Texte de l'exercice:
Le mot hymen est dérivé du dieu romain Hyménée, fils de Bacchus et de Vénus. Il est présenté comme un jeune homme blond portant des couronnes de fleurs et tenant de la main droite un flambeau, et de la gauche un voile de couleur jaune, une couleur liée aux coutumes nuptiales romaines. Hyménée aurait délivré des jeunes filles déracinées de leur famille par des pirates. Reconnaissantes, les jeunes filles auraient entonné un chant magnifique pour louanger leur héros. Ces chants seraient devenus des hymnes nuptiaux et Hyménée, le dieu du mariage.
L'hymen aurait donc toujours été lié avec le mariage, qu'il soit païen ou religieux. Un hymen à célébrer, à louanger, lorsqu'il est donné. Un hymen, non seulement comme membrane illusoirement protectrice contre l'immoralité et les méchants pirates, mais aussi comme serment d'appartenance, comme soumission de celle qui s'offre à celui qui la sauve d'un monde dangereux et pervers, son époux.

Données fournies:
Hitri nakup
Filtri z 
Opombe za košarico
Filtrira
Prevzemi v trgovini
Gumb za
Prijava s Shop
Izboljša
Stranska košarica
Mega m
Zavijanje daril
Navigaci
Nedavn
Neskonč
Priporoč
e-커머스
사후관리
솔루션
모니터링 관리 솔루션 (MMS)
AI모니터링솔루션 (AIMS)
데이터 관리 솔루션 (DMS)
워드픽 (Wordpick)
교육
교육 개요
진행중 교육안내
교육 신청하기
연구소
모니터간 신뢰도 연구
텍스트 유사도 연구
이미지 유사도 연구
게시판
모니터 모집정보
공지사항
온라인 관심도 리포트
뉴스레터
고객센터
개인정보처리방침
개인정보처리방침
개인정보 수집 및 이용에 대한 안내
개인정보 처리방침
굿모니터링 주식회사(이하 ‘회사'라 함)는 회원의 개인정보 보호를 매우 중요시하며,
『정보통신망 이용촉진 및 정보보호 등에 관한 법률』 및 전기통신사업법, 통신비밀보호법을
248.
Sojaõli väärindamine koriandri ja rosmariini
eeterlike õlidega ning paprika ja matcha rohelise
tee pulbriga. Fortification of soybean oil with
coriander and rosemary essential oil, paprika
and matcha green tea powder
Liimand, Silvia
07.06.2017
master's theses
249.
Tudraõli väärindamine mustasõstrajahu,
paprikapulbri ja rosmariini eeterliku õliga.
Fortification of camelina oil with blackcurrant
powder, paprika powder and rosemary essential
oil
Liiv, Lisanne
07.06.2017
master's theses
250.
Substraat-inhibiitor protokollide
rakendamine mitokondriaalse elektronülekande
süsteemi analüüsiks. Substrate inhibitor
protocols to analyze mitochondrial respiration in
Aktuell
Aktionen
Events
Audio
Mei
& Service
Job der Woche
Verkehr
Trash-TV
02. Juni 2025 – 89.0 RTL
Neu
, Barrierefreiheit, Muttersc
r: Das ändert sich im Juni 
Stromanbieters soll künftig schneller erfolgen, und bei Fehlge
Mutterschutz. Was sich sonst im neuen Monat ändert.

Consignes de l'exercice:
a: Résumez le texte de l'exercice en deux phrases.
b: Extrayez du texte de l'exercice le passage compris entre « L'hymen aurait donc » et « pervers, son époux. », ces deux bornes incluses.

Corrigé de l'exercice:
a: Le mot hymen vient d'Hyménée, dieu romain fils de Bacchus et de Vénus, qui aurait délivré des jeunes filles enlevées par des pirates et serait devenu le dieu du mariage grâce aux chants qu'elles lui auraient adressés. L'hymen aurait donc toujours été lié au mariage, non seulement comme membrane illusoirement protectrice, mais aussi comme serment d'appartenance et soumission de l'épouse à son époux.

b:
L'hymen aurait donc toujours été lié avec le mariage, qu'il soit païen ou religieux. Un hymen à célébrer, à louanger, lorsqu'il est donné. Un hymen, non seulement comme membrane illusoirement protectrice contre l'immoralité et les méchants pirates, mais aussi comme serment d'appartenance, comme soumission de celle qui s'offre à celui qui la sauve d'un monde dangereux et pervers, son époux.